Extract:
__________________________________________________
Verses 21 – 28 remind man that his created mind cannot comprehend the uncreated Creator of all things.   The Lord has freed us from the sort of idolatry found in  pagan art, but our minds still commit the sin of idolatry when our pride convinces us that we can comprehend the infinite God, whether in His internal perfections or in His actions toward His creation.   The idea that the intellect can comprehend the infinite God is the basis of the heresy of Eunomianism, which arose in the 4th century and was defeated by the wise words of the Cappadocian Fathers, especially St. Gregory of Nyssa.   We are not Eunomians formally, of course, but we are acting like little Eunomians every time our intellects rise up in pride to impose the analysis of fallen reason on the judgments of God in the lives of men.  If we have received the grace of the God-pleasing desire to acquire true wisdom, in order to understand His ways as far as we are truly able, we will dedicate time daily to cleansing the mind of ignorance through prayer and sacred reading, and abjure the absurd speculations fueled by the restless vanity of the limited human mind which characterize almost all discourse in the society of fallen man.
__________________________________________________
Saved data entries
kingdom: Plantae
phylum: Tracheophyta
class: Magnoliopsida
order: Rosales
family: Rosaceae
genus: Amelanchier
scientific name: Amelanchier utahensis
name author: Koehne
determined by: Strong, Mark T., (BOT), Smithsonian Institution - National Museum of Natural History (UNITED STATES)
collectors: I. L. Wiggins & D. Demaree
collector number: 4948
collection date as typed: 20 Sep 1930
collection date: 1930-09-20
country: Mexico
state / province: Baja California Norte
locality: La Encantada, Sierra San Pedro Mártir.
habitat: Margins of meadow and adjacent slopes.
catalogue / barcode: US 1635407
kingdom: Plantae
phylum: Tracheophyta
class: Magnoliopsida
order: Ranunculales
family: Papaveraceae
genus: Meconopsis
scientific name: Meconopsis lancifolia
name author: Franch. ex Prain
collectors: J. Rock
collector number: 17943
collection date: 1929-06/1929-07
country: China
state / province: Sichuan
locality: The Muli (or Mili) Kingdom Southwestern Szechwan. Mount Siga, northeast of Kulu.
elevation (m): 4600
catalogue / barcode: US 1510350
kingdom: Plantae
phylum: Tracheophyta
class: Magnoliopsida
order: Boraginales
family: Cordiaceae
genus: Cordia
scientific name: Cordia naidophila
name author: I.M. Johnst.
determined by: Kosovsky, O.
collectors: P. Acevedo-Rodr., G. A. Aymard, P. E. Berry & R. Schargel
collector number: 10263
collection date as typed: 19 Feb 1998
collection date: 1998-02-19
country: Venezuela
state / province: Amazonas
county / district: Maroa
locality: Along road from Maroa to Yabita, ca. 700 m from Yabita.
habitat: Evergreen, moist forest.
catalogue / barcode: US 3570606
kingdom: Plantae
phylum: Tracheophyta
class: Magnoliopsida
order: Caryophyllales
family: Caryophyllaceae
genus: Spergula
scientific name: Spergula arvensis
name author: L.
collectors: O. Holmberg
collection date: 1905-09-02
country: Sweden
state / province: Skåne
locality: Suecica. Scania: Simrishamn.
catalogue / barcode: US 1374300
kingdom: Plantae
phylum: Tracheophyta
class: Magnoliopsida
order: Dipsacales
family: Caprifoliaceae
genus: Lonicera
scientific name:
__________________________________________________
Your task: Write what comes next in the commentary on the human mind and the infinite God, picking up after its last sentence.

Result for this task:
Verses 29 – 31 promise God’s all-powerful aid to those who are faithful to Him.   St. Jerome gives an eschatological meaning to the promise of eagle wings, writing that it symbolizes the putting on of immortality at the general resurrection, when the blessed of the Lord will receive their spiritual bodies united to their immortal souls: 

We have said that the old age of eagles is revived by a change of their wings and that they alone who see the brilliance of the sun and the radiance of its splendor are able to gaze with gleaming eyes; and they test their young ones to see whether they are of noble birth by this same test. In the same way the saints are made young again as they put on their immortal bodies so that they no longer feed the toil of mortals but are taken up into the clouds before the face of Christ, and in no way do they hunger, since they have the Lord present to them as food – St. Jerome, Commentary on Isaiah 

Even now, before the Resurrection, the Lord is present to us as food in Holy Communion, a foretaste of the eternal banquet in which the saved shall neither hunger nor thirst, having Him alone as that one nourishment needed, both feeding and delighting His children unto eternity.  Let us resolve to take every measure demanded to maintain the grace that we receive in His Precious Body and Blood, so that we may inherit His eternal Kingdom.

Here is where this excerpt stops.